Au sein du laboratoire Structure et Activités des Biomolécules Normales et Pathologiques (SABNP), unité mixte Inserm/UEVE 1204 labellisée Genopole, David Pastré et ses collaborateurs ont élaboré une nouvelle méthode grâce à laquelle les interactions entre protéines peuvent être observées et quantifiées en temps réel, directement au sein de cellules mammifères vivantes, et ce en utilisant une structure naturelle de la cellule, le réseau de microtubules. Leurs travaux ont été publiés dans la revue Scientific Reports*.
Une détection directement dans la cellule en utilisant une structure naturelle, le réseau de microtubules
Les microtubules sont de longs cylindres de rayon nanométrique dont la morphologie caractéristique est facilement observable par microscopie à fluorescence. Ils constituent une sorte de squelette de la cellule et jouent un rôle essentiel lors des divisions cellulaires. Les chercheurs du SABNP ont utilisé le réseau de microtubules comme une plate-forme d’étude des interactions entre protéines dans des cellules vivantes.
Le principe est simple : une protéine servant d’ »appât » est liée aux microtubules par l’intermédiaire d’un « linker ». Lorsqu’une protéine « proie » interagit avec la protéine « appât », la présence de la protéine « proie » est détectée par fluorescence sur les microtubules.
Les auteurs ont validé le potentiel de cette nouvelle méthode sur des cas d’interactions connues entre des protéines se liant à l’ARN ou des protéines de la membrane cellulaire.
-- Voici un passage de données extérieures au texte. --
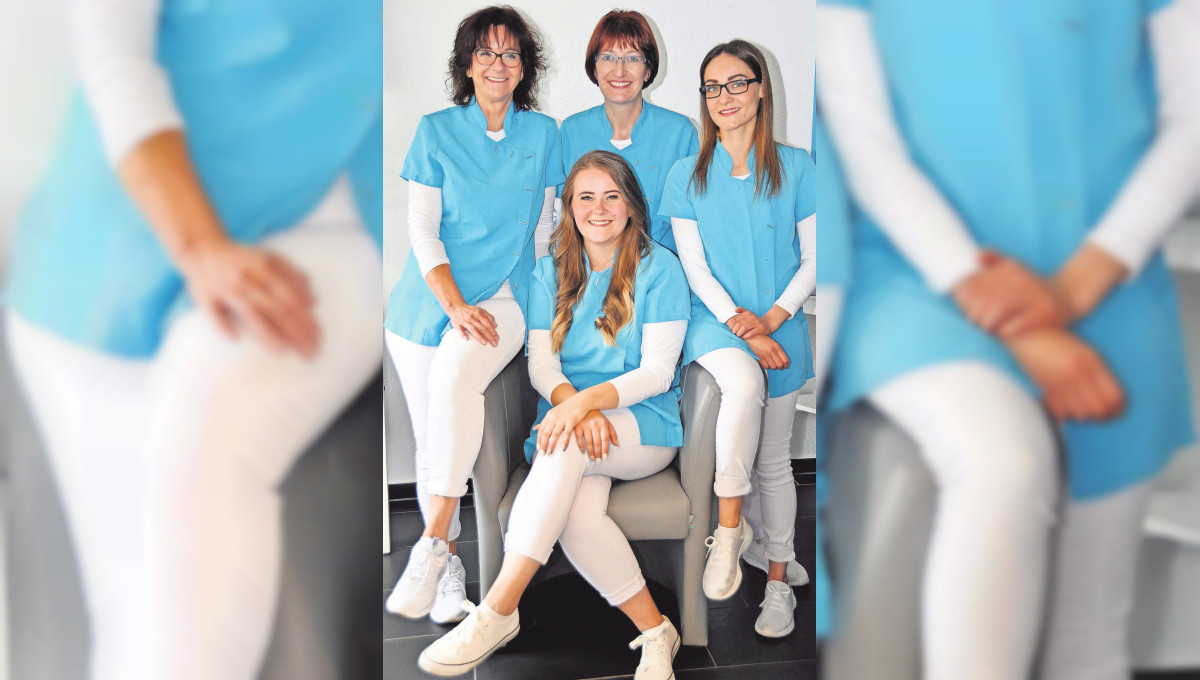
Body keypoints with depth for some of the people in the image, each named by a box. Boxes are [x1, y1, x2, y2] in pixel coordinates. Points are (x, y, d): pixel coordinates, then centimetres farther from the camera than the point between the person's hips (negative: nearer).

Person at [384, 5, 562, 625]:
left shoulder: (542, 133, 9)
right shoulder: (436, 131, 5)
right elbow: (422, 232, 0)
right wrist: (455, 306, -14)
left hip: (504, 295, -1)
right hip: (428, 299, 1)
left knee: (454, 379, -31)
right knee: (430, 440, -4)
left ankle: (431, 545, -26)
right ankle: (450, 568, 11)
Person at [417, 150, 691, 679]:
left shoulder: (659, 268, 1)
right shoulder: (551, 271, 13)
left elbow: (657, 372, -7)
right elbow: (541, 362, 4)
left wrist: (586, 400, -24)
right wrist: (578, 409, -19)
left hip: (646, 425, -3)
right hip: (569, 416, 3)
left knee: (567, 449, -36)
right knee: (577, 514, -32)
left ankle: (497, 612, -34)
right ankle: (655, 631, -16)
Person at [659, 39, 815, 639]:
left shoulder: (795, 167, 4)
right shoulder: (687, 176, 4)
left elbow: (813, 259, 3)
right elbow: (695, 268, -1)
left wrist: (773, 318, -11)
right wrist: (738, 321, -15)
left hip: (779, 326, 1)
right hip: (715, 322, 0)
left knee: (774, 460, 3)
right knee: (744, 383, -33)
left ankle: (779, 581, 17)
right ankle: (730, 527, -20)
Les interactions ont été clairement visualisées sur les microtubules de cellules génétiquement modifiées exprimant l’ »appât » et la « proie ». Des outils numériques appliqués aux observations par vidéomicroscopie des cellules vivantes permettent en plus de quantifier le niveau d’interaction.
Une découverte aux atouts majeurs
Cette nouvelle technologie s’applique aux cellules de mammifères, donc mieux
représentatives de l’organisme humain que des cellules de levures ou d’autres
organismes. Elle peut d’ailleurs utiliser des cellules issues de différents organes pour étudier des interactions spécifiques, ou des cellules cancéreuses par exemple. Elle représente une rupture par rapport à l’état de l’art, comme le FRET (Fluorescence Resonance Energy Transfer) ou les méthodes basées sur une complémentation entre molécules (BiFC, Split-GFP). En effet, le système de fixation de la protéine appât et la structure extrêmement régulière des microtubules assurent une visualisation et une détection sans ambiguïté de l’interaction. De plus, la méthode est simple et rapide à mettre en œuvre.
Des applications pour la recherche médicale
Les interactions entre protéines jouant un rôle clé dans le fonctionnement des organismes vivants, cette méthode promet de nombreuses applications, en particulier pour tester l’action ou découvrir de nouveaux médicaments et pour mieux connaître les dérèglements associés aux maladies. En effet, elle offre la possibilité de cribler dans des cellules humaines l’efficacité de candidats médicaments agissant sur les interactions entre protéines. Elle permet aussi d’explorer dans des cellules vivantes l’impact de mutations responsables de maladies, afin d’en comprendre le mécanisme, puis de rechercher des molécules thérapeutiques capables de corriger l’effet de ces mutations sur les interactions entre protéines.
« Des développements sont en cours au sein du laboratoire SABNP pour étendre le domaine d’application de cette méthode innovante » annonce David Pastré, directeur du laboratoire. « L’objectif est en particulier d’aboutir à une détection et une quantification automatisées de la dynamique des interactions entre protéines dans les cellules vivantes en utilisant des techniques numériques« , précise-t-il.